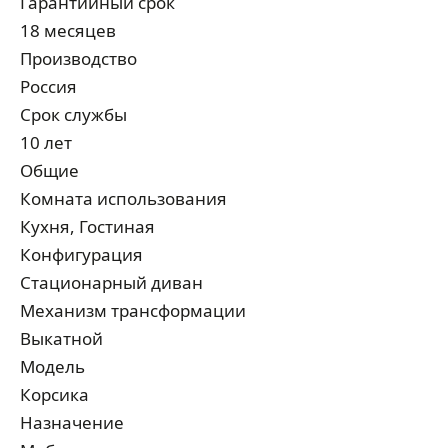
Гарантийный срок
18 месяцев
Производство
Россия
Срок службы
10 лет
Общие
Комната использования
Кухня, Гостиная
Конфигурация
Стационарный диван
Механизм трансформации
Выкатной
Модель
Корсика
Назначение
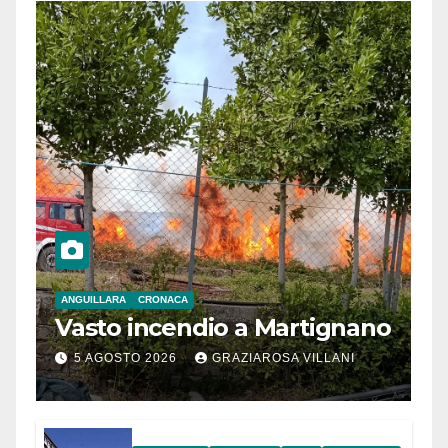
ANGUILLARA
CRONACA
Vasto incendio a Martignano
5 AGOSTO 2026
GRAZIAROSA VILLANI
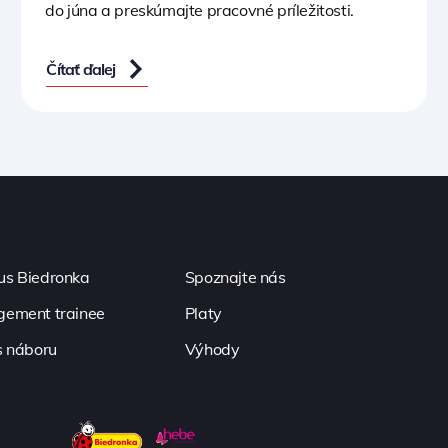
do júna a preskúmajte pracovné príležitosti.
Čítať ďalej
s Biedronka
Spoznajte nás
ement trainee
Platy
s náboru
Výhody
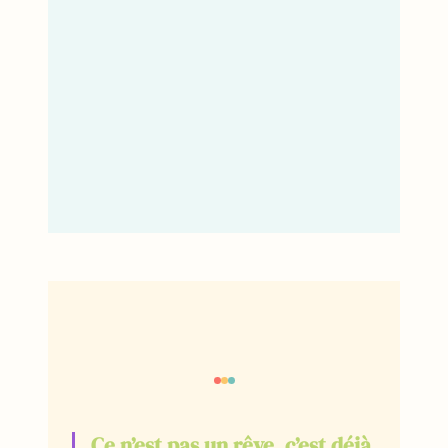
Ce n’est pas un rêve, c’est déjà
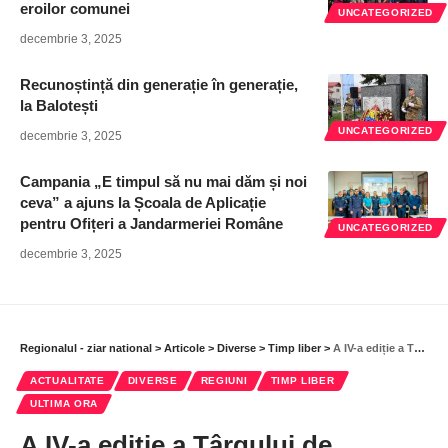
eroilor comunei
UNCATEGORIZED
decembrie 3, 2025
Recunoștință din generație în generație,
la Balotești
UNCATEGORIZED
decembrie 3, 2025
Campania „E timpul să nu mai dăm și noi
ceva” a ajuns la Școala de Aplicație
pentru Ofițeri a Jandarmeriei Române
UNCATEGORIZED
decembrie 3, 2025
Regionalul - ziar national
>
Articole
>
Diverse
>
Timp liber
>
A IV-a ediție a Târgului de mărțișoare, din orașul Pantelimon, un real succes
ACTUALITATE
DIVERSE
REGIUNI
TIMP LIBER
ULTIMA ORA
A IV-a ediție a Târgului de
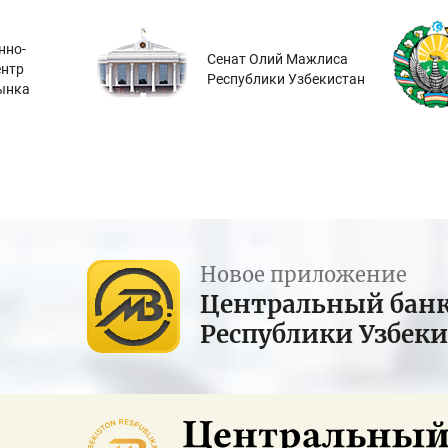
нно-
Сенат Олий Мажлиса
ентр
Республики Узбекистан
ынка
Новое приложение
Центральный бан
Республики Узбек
════════════════════
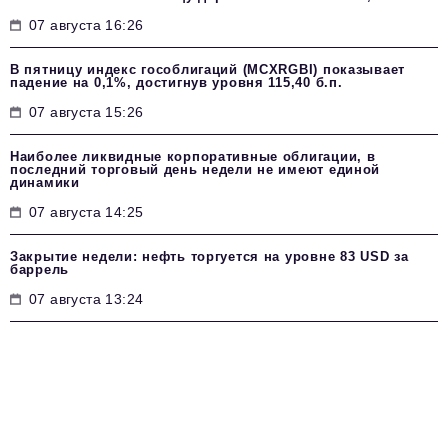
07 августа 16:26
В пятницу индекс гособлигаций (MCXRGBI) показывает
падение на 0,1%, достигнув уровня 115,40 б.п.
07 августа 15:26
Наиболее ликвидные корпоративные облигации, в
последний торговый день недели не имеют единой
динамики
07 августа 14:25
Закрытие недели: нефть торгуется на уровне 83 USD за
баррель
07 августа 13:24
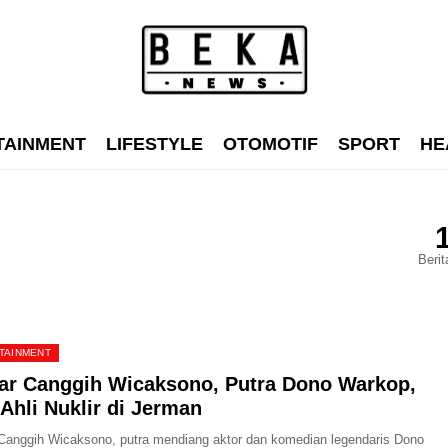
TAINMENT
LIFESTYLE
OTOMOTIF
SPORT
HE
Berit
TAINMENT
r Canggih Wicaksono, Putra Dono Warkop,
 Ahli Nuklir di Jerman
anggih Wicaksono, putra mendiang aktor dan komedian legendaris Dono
════════════════════
> **Exercise objective**
Your answer should be the lines above from the one containing "r Canggih Wicaksono, Putra" through the one containing "anggih Wicaksono, putra mendiang", copied exactly and with both ends kept.

> **Task output**
r Canggih Wicaksono, Putra Dono Warkop,
 Ahli Nuklir di Jerman
anggih Wicaksono, putra mendiang aktor dan komedian legendaris Dono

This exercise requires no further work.